Copy every line from the data below in which the string "Rendered" can be found.

-*-*-

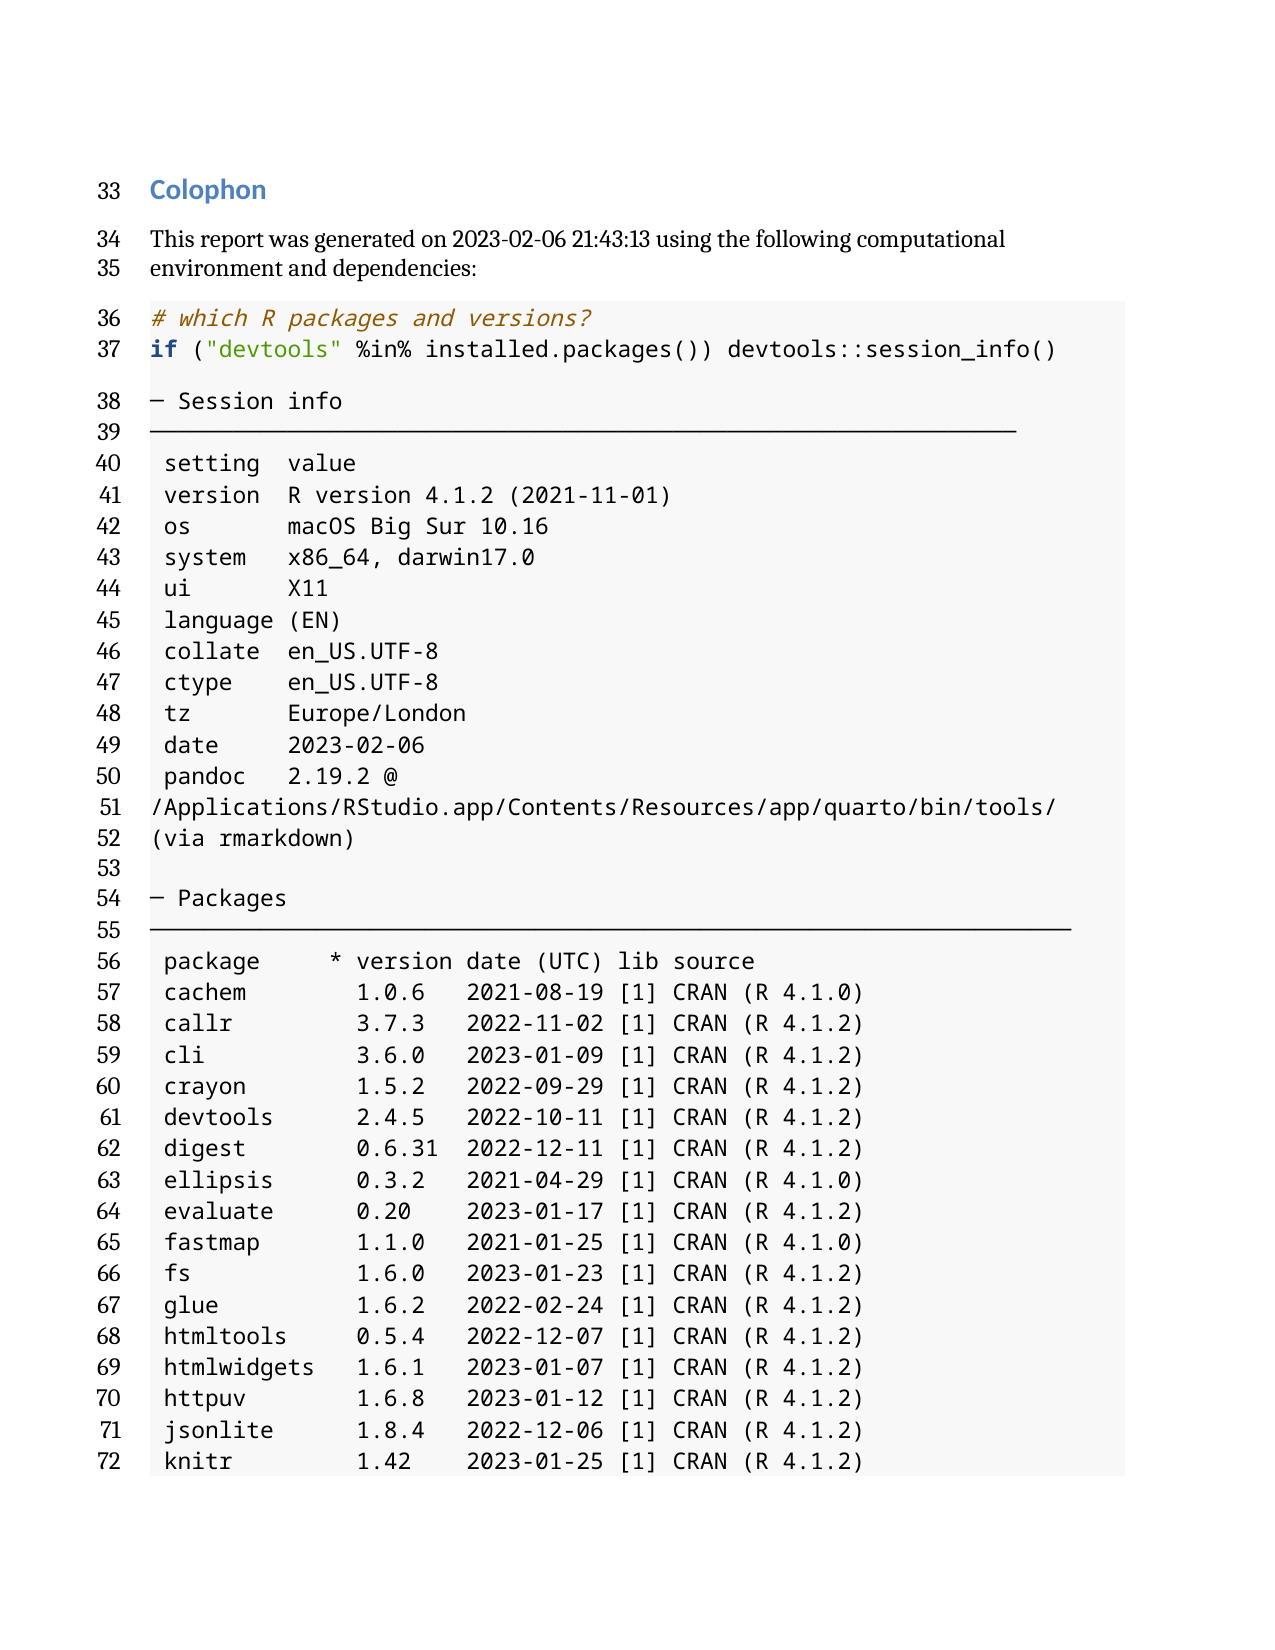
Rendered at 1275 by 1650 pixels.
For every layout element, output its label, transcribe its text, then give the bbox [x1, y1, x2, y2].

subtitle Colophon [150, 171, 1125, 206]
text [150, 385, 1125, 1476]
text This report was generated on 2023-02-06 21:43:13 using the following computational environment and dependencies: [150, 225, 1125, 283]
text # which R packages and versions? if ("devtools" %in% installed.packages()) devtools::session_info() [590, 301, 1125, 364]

-*-*-

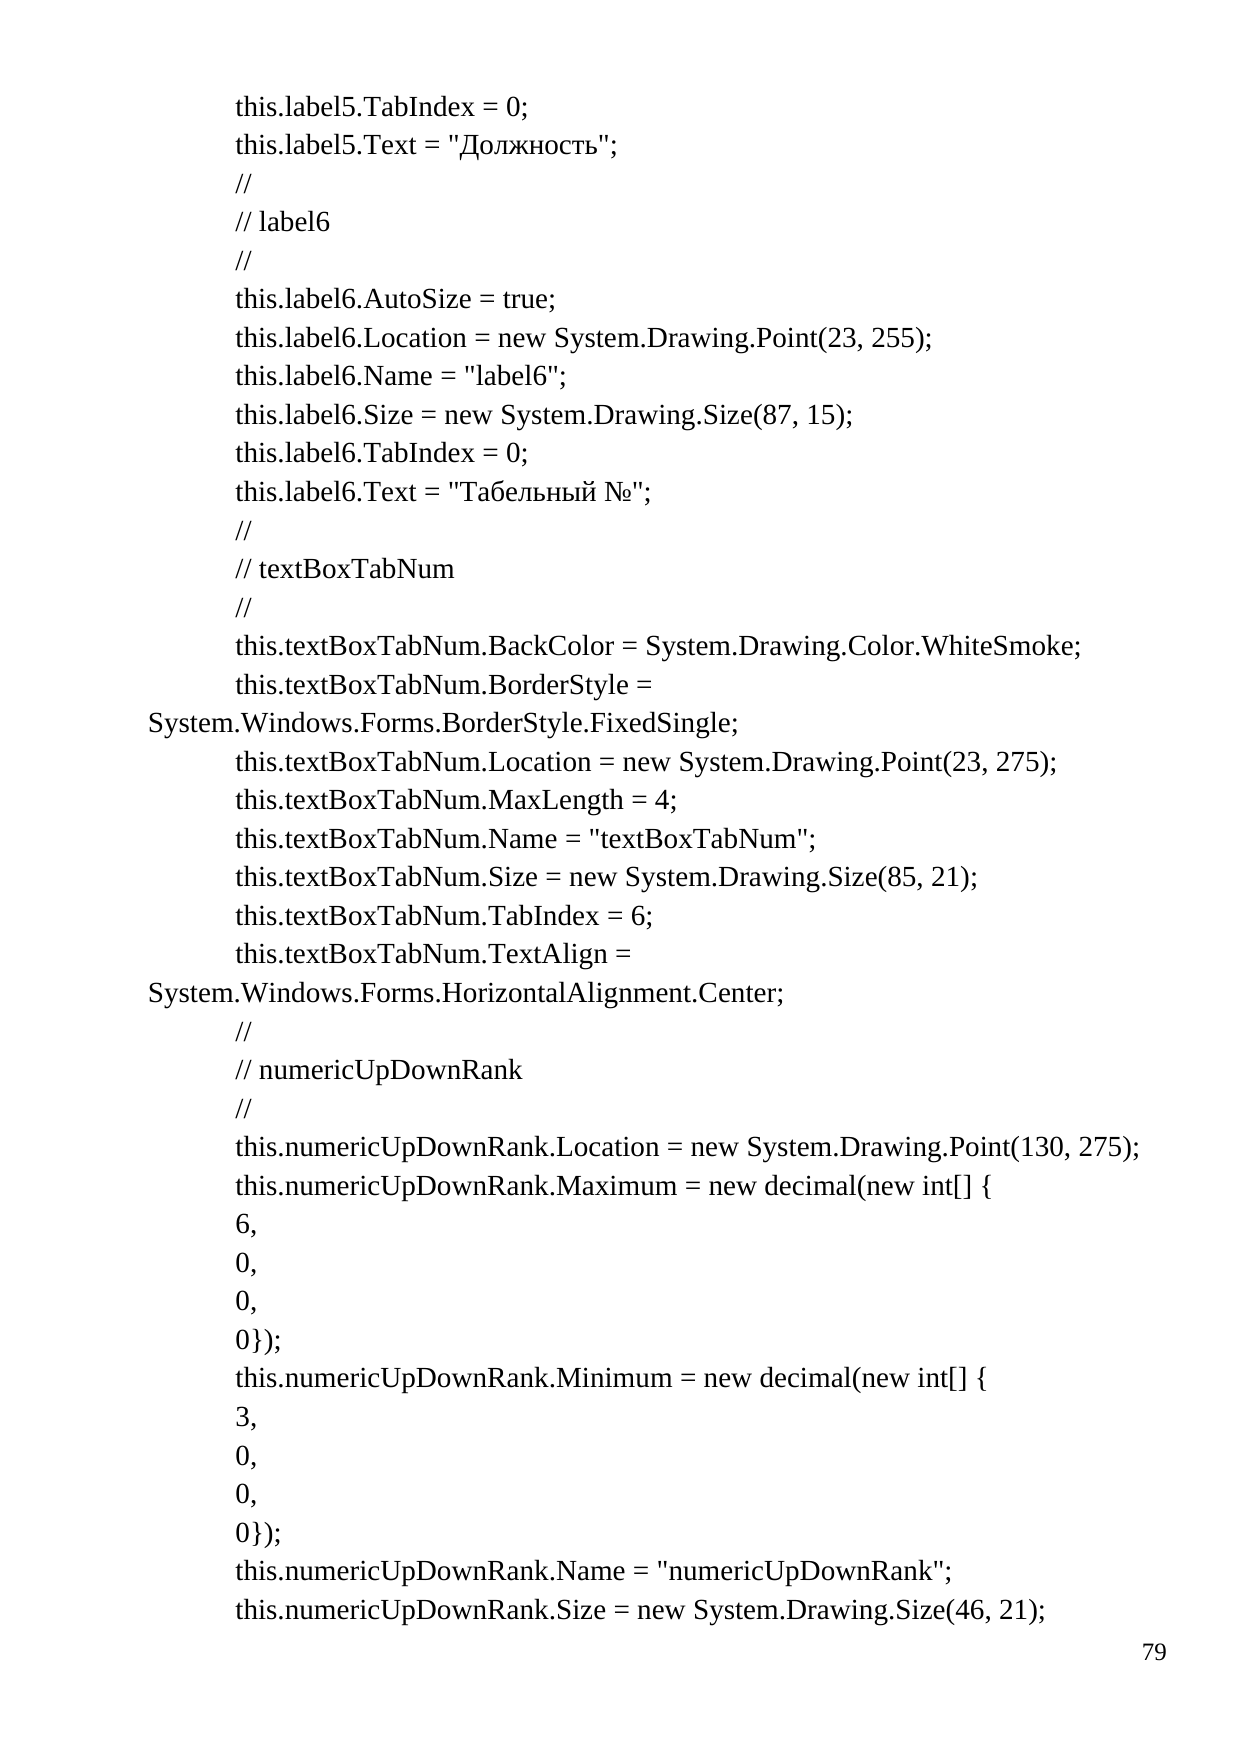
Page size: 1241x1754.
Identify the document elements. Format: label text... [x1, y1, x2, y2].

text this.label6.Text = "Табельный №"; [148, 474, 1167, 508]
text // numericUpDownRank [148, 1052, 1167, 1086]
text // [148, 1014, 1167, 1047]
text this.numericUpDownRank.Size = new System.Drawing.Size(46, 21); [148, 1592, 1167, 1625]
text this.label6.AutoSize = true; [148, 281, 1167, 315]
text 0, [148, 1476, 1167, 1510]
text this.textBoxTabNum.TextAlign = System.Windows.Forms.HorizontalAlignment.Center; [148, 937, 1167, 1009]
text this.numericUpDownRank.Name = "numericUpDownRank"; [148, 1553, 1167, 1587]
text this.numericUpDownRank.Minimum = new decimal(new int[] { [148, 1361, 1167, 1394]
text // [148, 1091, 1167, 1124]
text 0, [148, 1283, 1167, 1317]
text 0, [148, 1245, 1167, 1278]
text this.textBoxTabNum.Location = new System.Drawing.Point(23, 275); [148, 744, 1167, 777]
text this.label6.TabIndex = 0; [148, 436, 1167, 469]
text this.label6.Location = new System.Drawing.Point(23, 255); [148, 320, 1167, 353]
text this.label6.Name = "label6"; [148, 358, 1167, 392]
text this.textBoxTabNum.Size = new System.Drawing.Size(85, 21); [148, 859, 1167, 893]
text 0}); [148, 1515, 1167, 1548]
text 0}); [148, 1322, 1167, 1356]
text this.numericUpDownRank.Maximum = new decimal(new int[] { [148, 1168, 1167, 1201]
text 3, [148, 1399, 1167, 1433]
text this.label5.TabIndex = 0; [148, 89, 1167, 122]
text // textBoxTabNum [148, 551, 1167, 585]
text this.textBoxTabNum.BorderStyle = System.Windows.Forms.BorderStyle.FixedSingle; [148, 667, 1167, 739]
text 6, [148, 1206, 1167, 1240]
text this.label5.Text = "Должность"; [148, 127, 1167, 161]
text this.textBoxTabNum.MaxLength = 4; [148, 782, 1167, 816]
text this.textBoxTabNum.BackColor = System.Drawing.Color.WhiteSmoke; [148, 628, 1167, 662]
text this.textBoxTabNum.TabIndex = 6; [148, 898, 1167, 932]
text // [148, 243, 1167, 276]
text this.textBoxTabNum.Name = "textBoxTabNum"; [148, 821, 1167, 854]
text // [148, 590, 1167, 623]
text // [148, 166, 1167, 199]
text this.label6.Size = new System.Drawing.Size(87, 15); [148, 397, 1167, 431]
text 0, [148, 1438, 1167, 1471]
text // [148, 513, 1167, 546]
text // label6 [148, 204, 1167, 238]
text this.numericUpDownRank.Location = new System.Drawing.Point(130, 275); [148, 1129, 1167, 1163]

-*-*-

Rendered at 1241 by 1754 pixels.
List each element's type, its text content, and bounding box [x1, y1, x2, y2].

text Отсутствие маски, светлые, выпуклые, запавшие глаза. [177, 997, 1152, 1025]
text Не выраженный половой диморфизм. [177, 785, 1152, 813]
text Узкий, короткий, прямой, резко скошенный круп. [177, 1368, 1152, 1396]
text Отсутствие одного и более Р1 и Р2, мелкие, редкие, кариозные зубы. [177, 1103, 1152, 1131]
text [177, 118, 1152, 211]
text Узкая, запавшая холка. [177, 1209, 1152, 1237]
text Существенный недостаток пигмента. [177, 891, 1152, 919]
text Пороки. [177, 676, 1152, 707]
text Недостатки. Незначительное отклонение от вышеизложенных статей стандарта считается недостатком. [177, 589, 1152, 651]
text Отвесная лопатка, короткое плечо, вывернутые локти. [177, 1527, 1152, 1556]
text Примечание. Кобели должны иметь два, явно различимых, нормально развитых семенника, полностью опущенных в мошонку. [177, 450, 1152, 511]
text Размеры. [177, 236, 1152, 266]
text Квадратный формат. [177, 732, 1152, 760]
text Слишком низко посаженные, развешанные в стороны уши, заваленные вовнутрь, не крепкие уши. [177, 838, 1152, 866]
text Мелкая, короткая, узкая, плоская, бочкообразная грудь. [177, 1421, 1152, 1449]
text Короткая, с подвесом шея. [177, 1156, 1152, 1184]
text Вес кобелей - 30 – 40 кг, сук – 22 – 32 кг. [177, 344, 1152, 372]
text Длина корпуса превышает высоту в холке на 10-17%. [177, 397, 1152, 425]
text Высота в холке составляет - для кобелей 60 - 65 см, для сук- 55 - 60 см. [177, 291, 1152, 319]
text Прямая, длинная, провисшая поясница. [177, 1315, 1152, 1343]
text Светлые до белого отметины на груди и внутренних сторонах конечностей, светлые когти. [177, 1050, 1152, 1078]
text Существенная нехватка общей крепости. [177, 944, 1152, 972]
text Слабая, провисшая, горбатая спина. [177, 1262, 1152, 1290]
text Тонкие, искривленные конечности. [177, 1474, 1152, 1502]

-*-*-

§ Solution for this exercise
Rendered at 1275 by 1650 pixels.
Rendered at 1241 by 1754 pixels.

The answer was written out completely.